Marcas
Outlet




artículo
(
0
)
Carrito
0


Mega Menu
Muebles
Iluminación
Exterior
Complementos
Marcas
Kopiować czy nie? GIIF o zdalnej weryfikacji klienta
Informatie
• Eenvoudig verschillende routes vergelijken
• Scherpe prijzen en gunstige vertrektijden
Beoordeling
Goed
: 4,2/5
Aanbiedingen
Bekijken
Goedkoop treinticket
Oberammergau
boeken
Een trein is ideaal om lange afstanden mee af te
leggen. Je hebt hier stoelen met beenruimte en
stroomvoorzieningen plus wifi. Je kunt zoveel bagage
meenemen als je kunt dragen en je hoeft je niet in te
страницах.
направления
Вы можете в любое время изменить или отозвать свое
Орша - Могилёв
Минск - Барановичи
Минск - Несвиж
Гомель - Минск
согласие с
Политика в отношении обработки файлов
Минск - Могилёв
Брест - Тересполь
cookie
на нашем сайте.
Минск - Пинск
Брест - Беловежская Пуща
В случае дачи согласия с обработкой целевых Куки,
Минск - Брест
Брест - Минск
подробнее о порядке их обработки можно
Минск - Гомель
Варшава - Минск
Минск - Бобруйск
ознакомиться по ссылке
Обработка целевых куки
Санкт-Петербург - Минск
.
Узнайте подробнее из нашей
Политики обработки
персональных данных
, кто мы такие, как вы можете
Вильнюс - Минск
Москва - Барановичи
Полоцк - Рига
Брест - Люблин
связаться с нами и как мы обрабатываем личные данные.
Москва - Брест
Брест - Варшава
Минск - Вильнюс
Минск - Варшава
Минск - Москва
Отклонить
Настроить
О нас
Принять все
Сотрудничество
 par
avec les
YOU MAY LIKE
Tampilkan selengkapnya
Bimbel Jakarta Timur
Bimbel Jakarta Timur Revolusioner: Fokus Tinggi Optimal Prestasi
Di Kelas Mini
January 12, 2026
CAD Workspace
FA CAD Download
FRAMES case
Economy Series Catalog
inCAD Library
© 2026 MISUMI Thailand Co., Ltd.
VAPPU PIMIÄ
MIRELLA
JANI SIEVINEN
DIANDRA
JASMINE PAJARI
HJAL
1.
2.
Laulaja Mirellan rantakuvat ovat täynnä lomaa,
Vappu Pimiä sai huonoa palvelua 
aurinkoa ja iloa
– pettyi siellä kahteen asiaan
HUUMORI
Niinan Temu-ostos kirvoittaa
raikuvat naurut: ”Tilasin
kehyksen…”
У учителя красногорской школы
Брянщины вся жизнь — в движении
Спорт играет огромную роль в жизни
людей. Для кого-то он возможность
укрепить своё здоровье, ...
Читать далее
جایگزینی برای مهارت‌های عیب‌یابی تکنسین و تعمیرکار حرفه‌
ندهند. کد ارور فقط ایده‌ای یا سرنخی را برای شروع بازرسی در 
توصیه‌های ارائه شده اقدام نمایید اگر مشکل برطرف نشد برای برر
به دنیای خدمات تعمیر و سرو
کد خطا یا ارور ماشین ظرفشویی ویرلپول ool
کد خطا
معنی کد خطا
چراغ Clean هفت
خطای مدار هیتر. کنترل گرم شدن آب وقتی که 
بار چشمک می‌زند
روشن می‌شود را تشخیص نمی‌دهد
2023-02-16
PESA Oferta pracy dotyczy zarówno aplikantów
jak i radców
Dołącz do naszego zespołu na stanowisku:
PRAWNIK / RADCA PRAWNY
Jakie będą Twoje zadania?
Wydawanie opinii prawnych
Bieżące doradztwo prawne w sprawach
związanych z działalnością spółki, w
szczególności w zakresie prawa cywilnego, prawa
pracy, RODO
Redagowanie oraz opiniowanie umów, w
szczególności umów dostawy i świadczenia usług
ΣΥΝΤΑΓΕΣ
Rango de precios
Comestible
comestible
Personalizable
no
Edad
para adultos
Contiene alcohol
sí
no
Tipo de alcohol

_ _ _ _

> [WORK REQUIRED]
Filter the preceding entries down to the lines with "можете".

> [COMPLETED EXERCISE]
Вы можете в любое время изменить или отозвать свое
, кто мы такие, как вы можете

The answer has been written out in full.